On the old Salt Road in the Thuringian Forest is a tiny toy making town known as Waltershausen. Correction, it WAS a toy making town until around 1990. Now, it’s a small town of barely eleven thousand residents with a few points of interest to keep you occupied.
This didn’t stop folks from proudly including it on the German Toy Road though. ;-)
One of these points of interest (for citizen & visitors alike as it’s also got an interesting museum) is the Salzmannschule (Salzmann School). Established in 1784, this unique gymnasium specializes in teaching languages (English, Latin, Arabic, Japanese, Chinese, Latin, French, Spanish, Russian — all by native speakers). Wow, that’s a whole lotta stuff!
— Top Areas Of Interest
Most of Waltershausen’s sightseeing can be done in one location: Schloss Tennenberg. The castle itself is a piece of Waltershausen’s history built in 1150 A.D. Cross the stone bridge to enter where you’ll find exhibitions on the town’s urban history, toy making history, and Thuringian folklore.
Schloss Tennenberg also hosts meetings, concerts, and literary readings. It’s history and culture all neatly packaged into one place.
Another piece of the town’s history is the Stadtkirche. This couple-hundred year old church with tower does look a bit out of place on a busy modern street. If you like the Stadtkirche, you’ll like the church in the village of Wahlwinkel with its onion dome.
Stadtkirche isn’t as old as Walterhausen’s historic Rathaus (Town Hall), a timber framed structure built in 1441. Only the Klaustor gate is older which made its appearance in 1390.
Other sightseeing around Waltershausen is best done on the many walking trails through the Thuringian countryside. They don’t just aimlessly meander on; there are nine different trails with various distances that lead off to specific sites. Most of them stop at Schloss Tennenberg, so you can always head off in a different direction if you’re inclined.

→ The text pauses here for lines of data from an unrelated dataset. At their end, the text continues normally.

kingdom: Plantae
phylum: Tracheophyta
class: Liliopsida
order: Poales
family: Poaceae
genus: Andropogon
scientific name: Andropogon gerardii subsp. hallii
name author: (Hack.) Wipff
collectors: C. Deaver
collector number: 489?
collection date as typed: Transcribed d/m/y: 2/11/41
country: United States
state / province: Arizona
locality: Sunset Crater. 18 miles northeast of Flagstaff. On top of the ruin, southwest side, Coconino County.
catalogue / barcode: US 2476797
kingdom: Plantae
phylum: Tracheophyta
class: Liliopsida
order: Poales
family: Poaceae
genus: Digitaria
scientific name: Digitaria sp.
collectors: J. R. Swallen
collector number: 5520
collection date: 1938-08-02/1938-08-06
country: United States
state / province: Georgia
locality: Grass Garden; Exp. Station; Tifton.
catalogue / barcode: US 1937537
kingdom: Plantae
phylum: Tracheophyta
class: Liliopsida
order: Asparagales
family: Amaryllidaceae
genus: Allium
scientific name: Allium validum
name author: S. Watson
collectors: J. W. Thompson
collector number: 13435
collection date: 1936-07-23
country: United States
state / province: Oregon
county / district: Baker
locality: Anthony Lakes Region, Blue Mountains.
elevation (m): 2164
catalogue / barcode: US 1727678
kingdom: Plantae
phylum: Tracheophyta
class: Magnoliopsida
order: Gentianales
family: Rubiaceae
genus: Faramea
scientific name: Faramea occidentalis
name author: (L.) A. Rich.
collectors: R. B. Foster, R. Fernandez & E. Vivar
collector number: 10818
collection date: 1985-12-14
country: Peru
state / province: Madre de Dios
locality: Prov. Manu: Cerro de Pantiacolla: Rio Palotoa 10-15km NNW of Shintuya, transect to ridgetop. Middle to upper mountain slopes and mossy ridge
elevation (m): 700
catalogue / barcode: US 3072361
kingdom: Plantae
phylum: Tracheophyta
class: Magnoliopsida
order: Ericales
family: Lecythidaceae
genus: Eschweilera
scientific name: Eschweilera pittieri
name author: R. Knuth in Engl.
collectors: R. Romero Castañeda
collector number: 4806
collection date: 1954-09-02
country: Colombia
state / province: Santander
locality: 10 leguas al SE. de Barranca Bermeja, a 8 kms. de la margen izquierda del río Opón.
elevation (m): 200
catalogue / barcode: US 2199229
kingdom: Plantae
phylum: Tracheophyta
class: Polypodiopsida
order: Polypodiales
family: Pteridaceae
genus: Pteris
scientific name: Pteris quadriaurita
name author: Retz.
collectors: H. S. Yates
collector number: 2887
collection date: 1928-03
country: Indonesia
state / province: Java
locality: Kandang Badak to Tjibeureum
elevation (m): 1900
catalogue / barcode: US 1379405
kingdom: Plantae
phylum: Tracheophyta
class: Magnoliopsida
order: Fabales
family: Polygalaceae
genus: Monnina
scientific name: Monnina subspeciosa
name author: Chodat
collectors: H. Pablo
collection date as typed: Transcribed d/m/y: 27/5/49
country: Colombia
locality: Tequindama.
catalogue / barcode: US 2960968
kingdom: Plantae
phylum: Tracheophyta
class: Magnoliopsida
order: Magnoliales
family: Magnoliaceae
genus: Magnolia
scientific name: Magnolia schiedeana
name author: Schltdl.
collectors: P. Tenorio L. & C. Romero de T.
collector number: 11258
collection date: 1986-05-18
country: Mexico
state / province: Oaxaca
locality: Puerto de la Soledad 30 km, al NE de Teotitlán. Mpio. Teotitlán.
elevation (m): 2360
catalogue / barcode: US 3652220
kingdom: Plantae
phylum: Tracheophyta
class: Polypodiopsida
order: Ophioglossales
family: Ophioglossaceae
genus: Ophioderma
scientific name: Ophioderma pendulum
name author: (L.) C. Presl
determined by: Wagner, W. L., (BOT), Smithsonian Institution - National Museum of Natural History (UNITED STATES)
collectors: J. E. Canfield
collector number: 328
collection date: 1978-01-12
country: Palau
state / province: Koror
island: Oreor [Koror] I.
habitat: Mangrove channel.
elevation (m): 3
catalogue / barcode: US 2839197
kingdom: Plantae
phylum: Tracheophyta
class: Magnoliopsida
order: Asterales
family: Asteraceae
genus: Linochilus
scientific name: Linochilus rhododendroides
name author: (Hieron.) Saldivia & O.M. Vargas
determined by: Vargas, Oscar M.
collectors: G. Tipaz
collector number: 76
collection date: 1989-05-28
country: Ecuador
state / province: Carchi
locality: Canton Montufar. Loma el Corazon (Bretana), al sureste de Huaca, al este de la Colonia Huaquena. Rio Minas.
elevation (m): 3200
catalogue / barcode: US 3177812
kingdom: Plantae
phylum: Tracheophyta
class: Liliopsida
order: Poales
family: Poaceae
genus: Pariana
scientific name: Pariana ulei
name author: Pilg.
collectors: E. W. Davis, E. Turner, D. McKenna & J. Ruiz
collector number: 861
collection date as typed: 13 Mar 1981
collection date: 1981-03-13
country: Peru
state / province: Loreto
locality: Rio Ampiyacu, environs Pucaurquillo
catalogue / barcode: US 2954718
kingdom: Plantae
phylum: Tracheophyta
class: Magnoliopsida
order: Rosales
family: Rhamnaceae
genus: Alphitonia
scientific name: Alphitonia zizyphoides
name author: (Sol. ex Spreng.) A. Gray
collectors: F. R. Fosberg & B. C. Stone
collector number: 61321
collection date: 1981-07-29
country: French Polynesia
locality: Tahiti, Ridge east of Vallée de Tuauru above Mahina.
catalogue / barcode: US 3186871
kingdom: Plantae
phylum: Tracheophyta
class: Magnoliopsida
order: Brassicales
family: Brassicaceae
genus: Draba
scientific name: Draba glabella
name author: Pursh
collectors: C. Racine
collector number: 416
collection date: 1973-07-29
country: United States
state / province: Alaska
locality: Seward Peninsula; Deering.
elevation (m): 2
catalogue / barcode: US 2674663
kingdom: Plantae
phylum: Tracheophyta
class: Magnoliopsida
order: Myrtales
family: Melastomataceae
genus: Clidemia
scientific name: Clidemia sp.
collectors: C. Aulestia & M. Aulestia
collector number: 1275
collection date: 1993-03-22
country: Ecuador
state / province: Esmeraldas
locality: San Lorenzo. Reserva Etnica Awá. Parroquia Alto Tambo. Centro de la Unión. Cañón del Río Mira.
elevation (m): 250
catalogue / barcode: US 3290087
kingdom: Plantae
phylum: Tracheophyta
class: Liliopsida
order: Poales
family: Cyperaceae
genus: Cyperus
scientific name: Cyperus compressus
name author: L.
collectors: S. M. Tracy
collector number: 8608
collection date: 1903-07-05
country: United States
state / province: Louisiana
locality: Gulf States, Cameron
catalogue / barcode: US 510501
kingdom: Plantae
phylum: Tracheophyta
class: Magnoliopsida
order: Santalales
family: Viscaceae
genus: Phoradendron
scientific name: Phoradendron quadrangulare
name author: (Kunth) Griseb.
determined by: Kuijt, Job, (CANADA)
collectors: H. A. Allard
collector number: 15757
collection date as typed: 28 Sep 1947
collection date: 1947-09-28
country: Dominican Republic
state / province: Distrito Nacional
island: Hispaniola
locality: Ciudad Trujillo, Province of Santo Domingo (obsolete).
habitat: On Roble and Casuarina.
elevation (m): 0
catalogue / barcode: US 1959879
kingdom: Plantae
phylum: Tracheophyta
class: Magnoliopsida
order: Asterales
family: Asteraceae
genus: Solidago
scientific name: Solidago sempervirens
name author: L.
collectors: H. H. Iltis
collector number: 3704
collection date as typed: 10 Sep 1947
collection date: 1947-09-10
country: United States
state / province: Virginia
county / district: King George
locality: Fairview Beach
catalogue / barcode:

Don’t go off into the forest when Waltershausen celebrates its City Celebration around Ascension Day, which is about forty days after Easter. Use the festival as a chance to try some regional Thuringian dishes; like Rinderrouladen (rolled meat with various fillings), or Zwiebelkuchen, which is an onion cake.
You’ll have a good time in the center of Germany sampling the best food, trampling along the forest, and learning all sorts of new things at the castle museum.
I couldn’t ask for a better time, you?